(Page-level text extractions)

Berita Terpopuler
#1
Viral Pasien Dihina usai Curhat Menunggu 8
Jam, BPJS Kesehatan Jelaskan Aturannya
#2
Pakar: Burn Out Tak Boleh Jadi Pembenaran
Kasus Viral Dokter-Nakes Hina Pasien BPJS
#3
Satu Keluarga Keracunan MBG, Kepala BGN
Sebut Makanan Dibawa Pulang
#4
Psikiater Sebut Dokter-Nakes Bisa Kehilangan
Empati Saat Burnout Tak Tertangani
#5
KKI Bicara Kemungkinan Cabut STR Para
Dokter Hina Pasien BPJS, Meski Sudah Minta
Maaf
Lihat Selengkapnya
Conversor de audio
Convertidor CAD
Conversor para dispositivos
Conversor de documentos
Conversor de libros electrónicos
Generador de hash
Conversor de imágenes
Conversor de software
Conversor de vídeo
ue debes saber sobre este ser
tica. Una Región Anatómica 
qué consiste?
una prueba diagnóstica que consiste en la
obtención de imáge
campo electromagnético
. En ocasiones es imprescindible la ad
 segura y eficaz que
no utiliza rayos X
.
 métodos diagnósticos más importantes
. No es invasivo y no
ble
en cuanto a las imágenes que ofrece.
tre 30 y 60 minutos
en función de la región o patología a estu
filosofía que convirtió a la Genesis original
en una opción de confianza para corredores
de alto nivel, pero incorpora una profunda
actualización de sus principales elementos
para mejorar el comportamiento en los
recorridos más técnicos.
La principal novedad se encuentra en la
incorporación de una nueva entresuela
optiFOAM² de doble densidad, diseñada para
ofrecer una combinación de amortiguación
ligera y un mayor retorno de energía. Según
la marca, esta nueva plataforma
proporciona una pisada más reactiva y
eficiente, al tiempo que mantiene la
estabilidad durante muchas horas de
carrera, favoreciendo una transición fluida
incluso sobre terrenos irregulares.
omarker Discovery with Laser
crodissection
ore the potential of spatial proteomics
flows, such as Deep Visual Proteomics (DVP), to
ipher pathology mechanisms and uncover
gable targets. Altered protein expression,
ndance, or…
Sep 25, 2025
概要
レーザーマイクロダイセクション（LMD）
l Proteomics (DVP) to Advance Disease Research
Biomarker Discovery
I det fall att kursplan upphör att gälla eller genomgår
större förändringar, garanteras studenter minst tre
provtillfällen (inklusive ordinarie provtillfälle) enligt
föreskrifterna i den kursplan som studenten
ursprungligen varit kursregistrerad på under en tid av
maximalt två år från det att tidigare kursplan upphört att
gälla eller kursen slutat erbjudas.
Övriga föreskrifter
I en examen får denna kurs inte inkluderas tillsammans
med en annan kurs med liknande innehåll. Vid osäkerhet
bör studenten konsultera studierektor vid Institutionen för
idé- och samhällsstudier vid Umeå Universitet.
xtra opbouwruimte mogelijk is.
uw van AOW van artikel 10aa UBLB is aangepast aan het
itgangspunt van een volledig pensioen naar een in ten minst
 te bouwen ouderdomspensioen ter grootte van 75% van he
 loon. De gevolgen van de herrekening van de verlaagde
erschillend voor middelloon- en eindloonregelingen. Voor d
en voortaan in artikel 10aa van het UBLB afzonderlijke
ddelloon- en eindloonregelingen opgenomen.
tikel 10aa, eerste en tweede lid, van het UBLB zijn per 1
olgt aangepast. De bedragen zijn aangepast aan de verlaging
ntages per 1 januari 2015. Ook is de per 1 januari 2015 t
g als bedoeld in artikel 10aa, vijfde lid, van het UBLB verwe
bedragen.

> **Problem details**: Print the data in full, with each line exactly as given.

> **Finished task**:
Berita Terpopuler
#1
Viral Pasien Dihina usai Curhat Menunggu 8
Jam, BPJS Kesehatan Jelaskan Aturannya
#2
Pakar: Burn Out Tak Boleh Jadi Pembenaran
Kasus Viral Dokter-Nakes Hina Pasien BPJS
#3
Satu Keluarga Keracunan MBG, Kepala BGN
Sebut Makanan Dibawa Pulang
#4
Psikiater Sebut Dokter-Nakes Bisa Kehilangan
Empati Saat Burnout Tak Tertangani
#5
KKI Bicara Kemungkinan Cabut STR Para
Dokter Hina Pasien BPJS, Meski Sudah Minta
Maaf
Lihat Selengkapnya
Conversor de audio
Convertidor CAD
Conversor para dispositivos
Conversor de documentos
Conversor de libros electrónicos
Generador de hash
Conversor de imágenes
Conversor de software
Conversor de vídeo
ue debes saber sobre este ser
tica. Una Región Anatómica 
qué consiste?
una prueba diagnóstica que consiste en la
obtención de imáge
campo electromagnético
. En ocasiones es imprescindible la ad
 segura y eficaz que
no utiliza rayos X
.
 métodos diagnósticos más importantes
. No es invasivo y no
ble
en cuanto a las imágenes que ofrece.
tre 30 y 60 minutos
en función de la región o patología a estu
filosofía que convirtió a la Genesis original
en una opción de confianza para corredores
de alto nivel, pero incorpora una profunda
actualización de sus principales elementos
para mejorar el comportamiento en los
recorridos más técnicos.
La principal novedad se encuentra en la
incorporación de una nueva entresuela
optiFOAM² de doble densidad, diseñada para
ofrecer una combinación de amortiguación
ligera y un mayor retorno de energía. Según
la marca, esta nueva plataforma
proporciona una pisada más reactiva y
eficiente, al tiempo que mantiene la
estabilidad durante muchas horas de
carrera, favoreciendo una transición fluida
incluso sobre terrenos irregulares.
omarker Discovery with Laser
crodissection
ore the potential of spatial proteomics
flows, such as Deep Visual Proteomics (DVP), to
ipher pathology mechanisms and uncover
gable targets. Altered protein expression,
ndance, or…
Sep 25, 2025
概要
レーザーマイクロダイセクション（LMD）
l Proteomics (DVP) to Advance Disease Research
Biomarker Discovery
I det fall att kursplan upphör att gälla eller genomgår
större förändringar, garanteras studenter minst tre
provtillfällen (inklusive ordinarie provtillfälle) enligt
föreskrifterna i den kursplan som studenten
ursprungligen varit kursregistrerad på under en tid av
maximalt två år från det att tidigare kursplan upphört att
gälla eller kursen slutat erbjudas.
Övriga föreskrifter
I en examen får denna kurs inte inkluderas tillsammans
med en annan kurs med liknande innehåll. Vid osäkerhet
bör studenten konsultera studierektor vid Institutionen för
idé- och samhällsstudier vid Umeå Universitet.
xtra opbouwruimte mogelijk is.
uw van AOW van artikel 10aa UBLB is aangepast aan het
itgangspunt van een volledig pensioen naar een in ten minst
 te bouwen ouderdomspensioen ter grootte van 75% van he
 loon. De gevolgen van de herrekening van de verlaagde
erschillend voor middelloon- en eindloonregelingen. Voor d
en voortaan in artikel 10aa van het UBLB afzonderlijke
ddelloon- en eindloonregelingen opgenomen.
tikel 10aa, eerste en tweede lid, van het UBLB zijn per 1
olgt aangepast. De bedragen zijn aangepast aan de verlaging
ntages per 1 januari 2015. Ook is de per 1 januari 2015 t
g als bedoeld in artikel 10aa, vijfde lid, van het UBLB verwe
bedragen.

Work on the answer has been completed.